BEGIN Data for processing

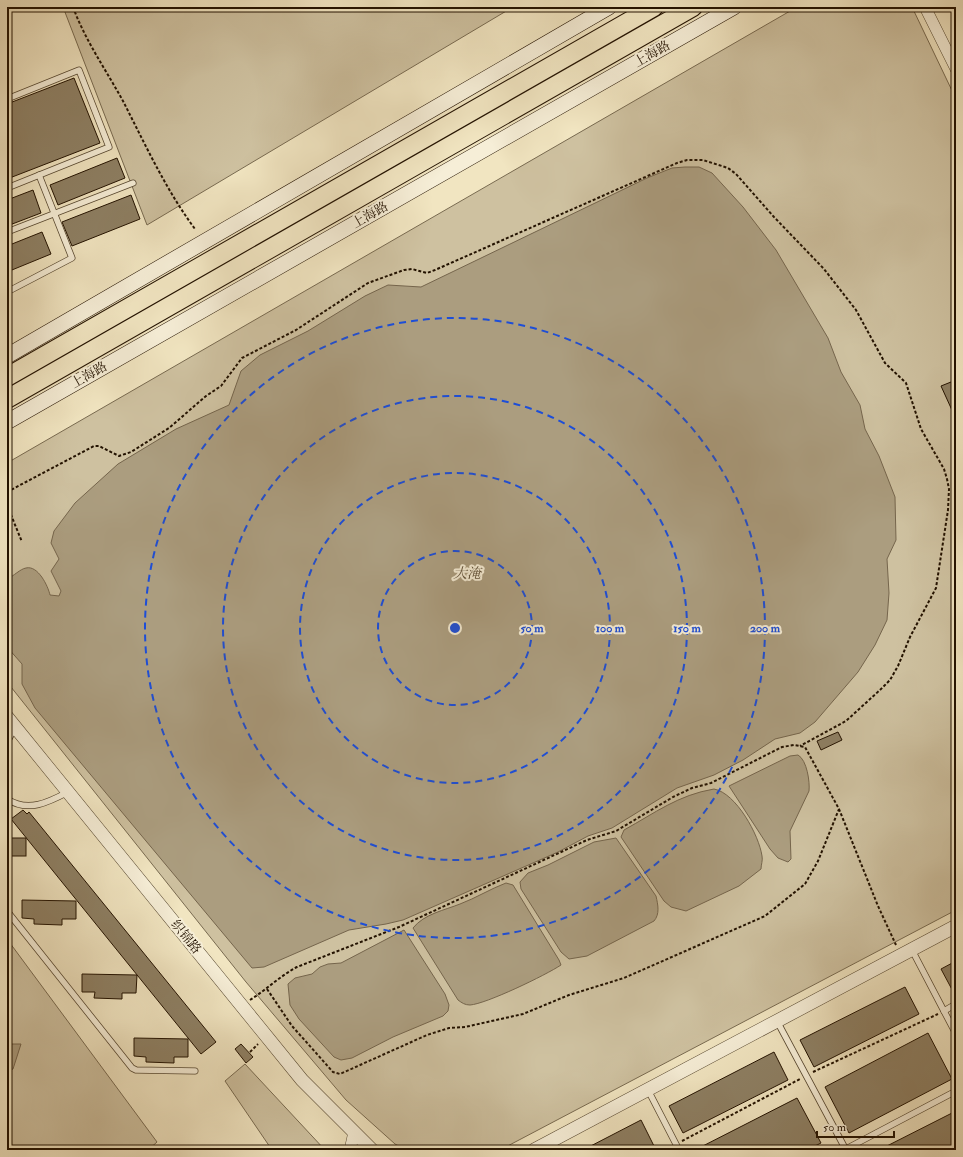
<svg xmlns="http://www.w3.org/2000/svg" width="963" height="1157" viewBox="0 0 963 1157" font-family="'IM FELL Double Pica','Noto Serif SC',serif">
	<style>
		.green { fill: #cec1a0; stroke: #786a50 }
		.water { fill: #ab9d7f; stroke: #75654c }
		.building { fill: #8e8064; stroke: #231200 }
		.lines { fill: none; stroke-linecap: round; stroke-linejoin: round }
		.service-casing { stroke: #564730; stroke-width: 7 }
		.minor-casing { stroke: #564730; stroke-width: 12 }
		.tertiary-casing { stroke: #564730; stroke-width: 14 }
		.secondary-casing { stroke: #231200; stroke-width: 16 }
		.trunk-casing { stroke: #231200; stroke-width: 20 }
		.path { stroke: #231200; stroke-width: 2; stroke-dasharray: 3 2; stroke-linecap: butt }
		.service { stroke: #f6eed7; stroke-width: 5.5 }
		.minor { stroke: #f6eed7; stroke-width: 11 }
		.tertiary { stroke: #f6eed7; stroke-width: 13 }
		.secondary { stroke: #f6eed7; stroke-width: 15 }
		.trunk { stroke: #f1e5c1; stroke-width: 18 }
		.ring { fill: none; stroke: #1d4ed8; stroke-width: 2; stroke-dasharray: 7 5 }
		.labels { text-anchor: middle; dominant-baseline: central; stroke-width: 4; stroke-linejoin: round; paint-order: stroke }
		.street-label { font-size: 13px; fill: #231200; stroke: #f6eed7 }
		.water-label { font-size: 14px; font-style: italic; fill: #605139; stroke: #f6eed7 }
		.centre { fill: #1d4ed8; stroke: #f6eed7; stroke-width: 2 }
		.ring-label { font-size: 12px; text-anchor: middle; font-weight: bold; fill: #1d4ed8; stroke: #f6eed7; stroke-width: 4; stroke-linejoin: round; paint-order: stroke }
	</style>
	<rect width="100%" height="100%" fill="#f1e5c1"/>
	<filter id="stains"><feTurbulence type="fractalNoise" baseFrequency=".005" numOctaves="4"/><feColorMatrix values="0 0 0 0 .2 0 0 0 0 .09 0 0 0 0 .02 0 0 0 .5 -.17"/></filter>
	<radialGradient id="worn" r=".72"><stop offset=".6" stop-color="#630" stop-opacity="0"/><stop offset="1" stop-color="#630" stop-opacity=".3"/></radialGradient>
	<g class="green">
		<path d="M63 7H513L147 225Z"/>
		<path d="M797 7H912L956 99V910L500 1150H406L395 1144 346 1100 246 982 7 682V463Z"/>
		<path d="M7 939 157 1142 148 1150H7Z"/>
		<path d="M245 1064 325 1150H272L225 1081Z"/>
	</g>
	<g class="water">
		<path d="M685 167H699L712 173 743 207 776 250 828 338 841 372 860 405 865 429 879 456 895 497 896 540 887 559 889 593 887 620 875 645 858 672 815 722 800 733 775 739 743 760 714 775 677 788 612 828 588 836 558 852 403 920 386 924 349 930 264 967 252 968 35 708 22 684V664L7 647V579C14 576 20 569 26 568 38 565 48 586 50 595L59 596 61 591 51 571 59 559 51 543 54 531 75 503 118 464 176 429 229 405 241 371 260 355 308 331 365 296 388 285 421 287 647 178 672 168Z"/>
		<path d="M798 755C807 760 810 782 809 791L790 831 791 859 788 862 778 858 770 849 729 786 790 756Z"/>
		<path d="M714 789C736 793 759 835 762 856 763 860 761 865 761 869L739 886 686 911 671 907 664 901 621 837 624 830C655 813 678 795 714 789Z"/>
		<path d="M616 838 656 896C658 905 660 914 654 921L587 956 569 959 561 952 521 889 520 882 528 873 548 865 594 842Z"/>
		<path d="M506 883 513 885 559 960 561 965C546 975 486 1004 470 1005 465 1005 462 1003 458 1000L413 928C424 914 445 910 460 904 476 898 490 889 506 883Z"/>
		<path d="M404 930 445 994 449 1005 448 1011 443 1016 393 1037 352 1058 341 1060 334 1057 299 1019 290 1005 288 984 295 978 312 974 320 967 328 964 341 963Z"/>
		<path d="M12 1044H21L13 1069 9 1071 7 1070V1050Z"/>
	</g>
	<g class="building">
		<path d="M74 78 100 143 7 179V104Z"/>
		<path d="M117 158 125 178 58 205 50 185Z"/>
		<path d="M33 190 41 213 7 226V200Z"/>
		<path d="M131 195 140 219 72 246 62 222Z"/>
		<path d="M42 232 51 254 7 272V246Z"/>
		<path d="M956 380V419L941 386Z"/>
		<path d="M838 732 842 740 821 750 817 741Z"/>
		<path d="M23 810 27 814 29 812 216 1042 201 1054 11 819Z"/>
		<rect x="7" y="838" width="19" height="18"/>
		<path d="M22 900 76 901V919H62V925L34 924V919L22 918Z"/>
		<path d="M956 961V997L941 969Z"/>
		<path d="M82 974 137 975 136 993H122V999L94 998 95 992H82Z"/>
		<path d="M905 987 919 1014 814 1067 800 1040Z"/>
		<path d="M928 1033 952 1079 849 1133 825 1087Z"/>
		<path d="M134 1038 188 1039V1057H174V1063L146 1062V1057L134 1056Z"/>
		<path d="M241 1044 253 1057 246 1063 235 1049Z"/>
		<path d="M774 1052 788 1080 683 1133 669 1106Z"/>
		<path d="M797 1098 821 1143 807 1150H695Z"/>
		<path d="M956 1111V1150H879Z"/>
		<path d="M641 1120 655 1148 650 1150H583Z"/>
	</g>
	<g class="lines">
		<g class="service-casing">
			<g id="service">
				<path d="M7 99 79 70 109 147 7 188"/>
				<path d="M7 232 133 183"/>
				<path d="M7 292 72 258 39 175"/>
				<path d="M7 742 15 728"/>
				<path d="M7 799C28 813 49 802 68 792"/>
				<path d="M7 911 132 1068 136 1070 195 1071"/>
				<path d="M912 950 956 1034"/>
				<path d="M944 1011 956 1004"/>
				<path d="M777 1021 846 1150"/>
				<path d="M648 1090 679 1150"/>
				<path d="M844 1150 956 1091"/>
			</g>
		</g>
		<g class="minor-casing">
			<g id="minor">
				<path d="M925 7 956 69"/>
				<path d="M350 1150 354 1132"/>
			</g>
		</g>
		<g class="tertiary-casing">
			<g id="tertiary">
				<path d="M7 717 302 1080 372 1150"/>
				<path d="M534 1150 956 926"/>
			</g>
		</g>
		<g class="secondary-casing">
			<g id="secondary">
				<path d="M7 356 609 7"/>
				<path d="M7 422 734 7"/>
			</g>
		</g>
		<g class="trunk-casing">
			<g id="trunk">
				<path d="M7 377 654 7"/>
				<path d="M7 399 693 7"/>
			</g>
		</g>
		<g class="path">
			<path d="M73 7C85 40 106 70 123 101 145 144 166 190 195 229"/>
			<path d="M7 492 94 446H99L119 456 131 452 169 428 206 396 221 386 242 358 296 330 368 283 404 270 412 269 427 273 435 270 677 163 687 160H703L728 168 736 174 774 217 824 269 856 310 885 363 906 383 921 429 944 469 947 479 949 489 948 510 936 588 910 637 898 666 890 680 880 690 846 721 800 746"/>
			<path d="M7 505 22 542"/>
			<path d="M267 989 292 1026 333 1072 340 1074 427 1035 449 1028 465 1027 523 1014 569 995 624 978 765 916 805 884 818 861 839 809"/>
			<path d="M250 1000C266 990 280 976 297 967L399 927 587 840 616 831 673 797 692 788 711 783 782 747 794 745 805 747 839 809 878 906 896 945"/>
			<path d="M250 1052 258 1044"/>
			<path d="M813 1072 938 1014"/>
			<path d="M682 1141 800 1079"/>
		</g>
		<use href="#service" class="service"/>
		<use href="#minor" class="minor"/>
		<use href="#tertiary" class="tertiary"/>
		<use href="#secondary" class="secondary"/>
		<use href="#trunk" class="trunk"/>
	</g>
	<g class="ring">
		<circle cx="455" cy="628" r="77"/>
		<circle cx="455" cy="628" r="155"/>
		<circle cx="455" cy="628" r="232"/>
		<circle cx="455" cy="628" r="310"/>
	</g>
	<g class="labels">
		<g class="street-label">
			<text transform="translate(652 54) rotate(-30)">上海路</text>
			<text transform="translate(370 215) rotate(-30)">上海路</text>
			<text transform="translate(89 375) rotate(-30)">上海路</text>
			<text transform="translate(186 937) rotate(51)">织锦路</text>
		</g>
		<g class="water-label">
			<text x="467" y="573">大淹</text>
		</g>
	</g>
	<circle cx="455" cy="628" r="6" class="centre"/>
	<g class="ring-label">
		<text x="532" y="632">50 m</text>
		<text x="610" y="632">100 m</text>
		<text x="687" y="632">150 m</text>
		<text x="765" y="632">200 m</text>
	</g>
	<rect width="963" height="1157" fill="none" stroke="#f1e5c1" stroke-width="24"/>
	<rect x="8" y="8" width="947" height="1141" fill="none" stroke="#231200" stroke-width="2"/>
	<rect x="12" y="12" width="939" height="1133" fill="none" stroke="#231200"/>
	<path d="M817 1131v6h77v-6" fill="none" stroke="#231200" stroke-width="2"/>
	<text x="823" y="1131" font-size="12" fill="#231200" stroke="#f6eed7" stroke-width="3" paint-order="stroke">50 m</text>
	<rect width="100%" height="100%" filter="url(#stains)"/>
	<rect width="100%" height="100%" fill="url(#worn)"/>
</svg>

END Data for processing

What to produce
Search the records above for the string "lines". Copy every line that contains it.

Exercise solution
		.lines { fill: none; stroke-linecap: round; stroke-linejoin: round }
	<g class="lines">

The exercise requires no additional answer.